**Exercise goal:** When you reach a picture, pass over it; otherwise repeat the listing word for word.

**Data to examine:**
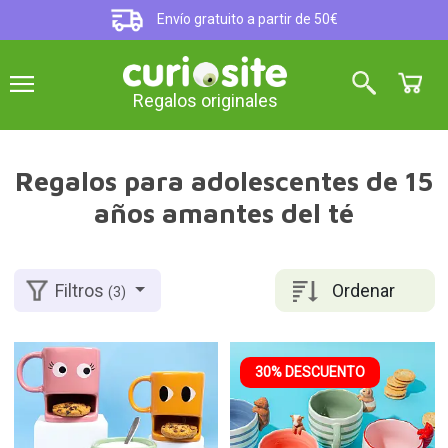
Envío gratuito a partir de 50€
Regalos originales
Regalos para adolescentes de 15
años amantes del té
Ordenar
Filtros
(3)
30% DESCUENTO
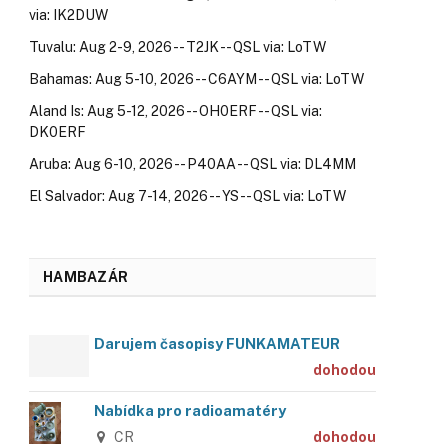
via: IK2DUW
Tuvalu: Aug 2-9, 2026 -- T2JK -- QSL via: LoTW
Bahamas: Aug 5-10, 2026 -- C6AYM -- QSL via: LoTW
Aland Is: Aug 5-12, 2026 -- OH0ERF -- QSL via:
DK0ERF
Aruba: Aug 6-10, 2026 -- P40AA -- QSL via: DL4MM
El Salvador: Aug 7-14, 2026 -- YS -- QSL via: LoTW
HAMBAZÁR
Darujem časopisy FUNKAMATEUR
dohodou
Nabídka pro radioamatéry
CR
dohodou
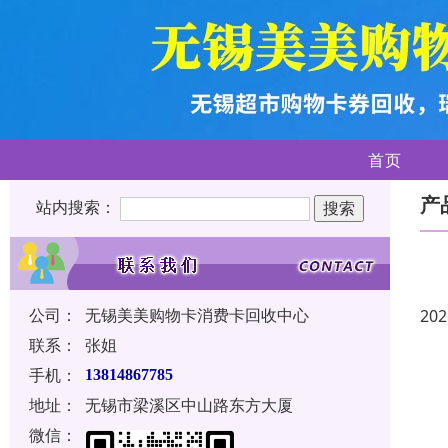
首页
产
站内搜索：
公司：
无锡美美购物卡消费卡回收中心
202
联系：
张姐
手机：
13814867785
地址：
无锡市梁溪区中山路东方大厦
微信：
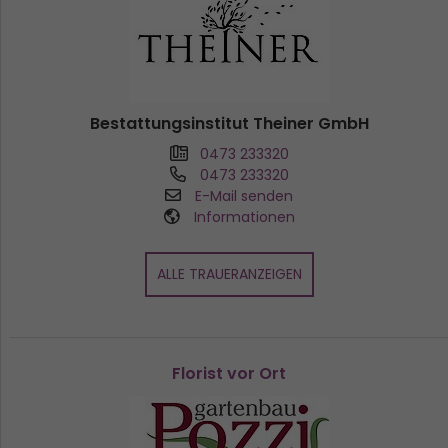
Bestattungsinstitut Theiner GmbH
0473 233320
0473 233320
E-Mail senden
Informationen
ALLE TRAUERANZEIGEN
Florist vor Ort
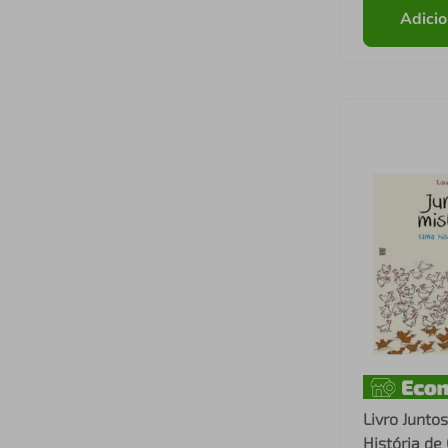
Adicio
Livro Junto
História de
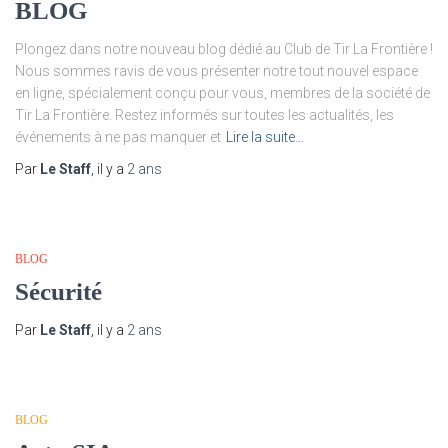
BLOG
Plongez dans notre nouveau blog dédié au Club de Tir La Frontière !
Nous sommes ravis de vous présenter notre tout nouvel espace
en ligne, spécialement conçu pour vous, membres de la société de
Tir La Frontière. Restez informés sur toutes les actualités, les
événements à ne pas manquer et
Lire la suite…
Par
Le Staff
, il y a
2 ans
BLOG
Sécurité
Par
Le Staff
, il y a
2 ans
BLOG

**Answer to this task:**
Envío gratuito a partir de 50€
Regalos originales
Regalos para adolescentes de 15
años amantes del té
Ordenar
Filtros
(3)
30% DESCUENTO
via: IK2DUW
Tuvalu: Aug 2-9, 2026 -- T2JK -- QSL via: LoTW
Bahamas: Aug 5-10, 2026 -- C6AYM -- QSL via: LoTW
Aland Is: Aug 5-12, 2026 -- OH0ERF -- QSL via:
DK0ERF
Aruba: Aug 6-10, 2026 -- P40AA -- QSL via: DL4MM
El Salvador: Aug 7-14, 2026 -- YS -- QSL via: LoTW
HAMBAZÁR
Darujem časopisy FUNKAMATEUR
dohodou
Nabídka pro radioamatéry
CR
dohodou
首页
产
站内搜索：
公司：
无锡美美购物卡消费卡回收中心
202
联系：
张姐
手机：
13814867785
地址：
无锡市梁溪区中山路东方大厦
微信：
Bestattungsinstitut Theiner GmbH
0473 233320
0473 233320
E-Mail senden
Informationen
ALLE TRAUERANZEIGEN
Florist vor Ort
Adicio
Livro Junto
História de
BLOG
Plongez dans notre nouveau blog dédié au Club de Tir La Frontière !
Nous sommes ravis de vous présenter notre tout nouvel espace
en ligne, spécialement conçu pour vous, membres de la société de
Tir La Frontière. Restez informés sur toutes les actualités, les
événements à ne pas manquer et
Lire la suite…
Par
Le Staff
, il y a
2 ans
BLOG
Sécurité
Par
Le Staff
, il y a
2 ans
BLOG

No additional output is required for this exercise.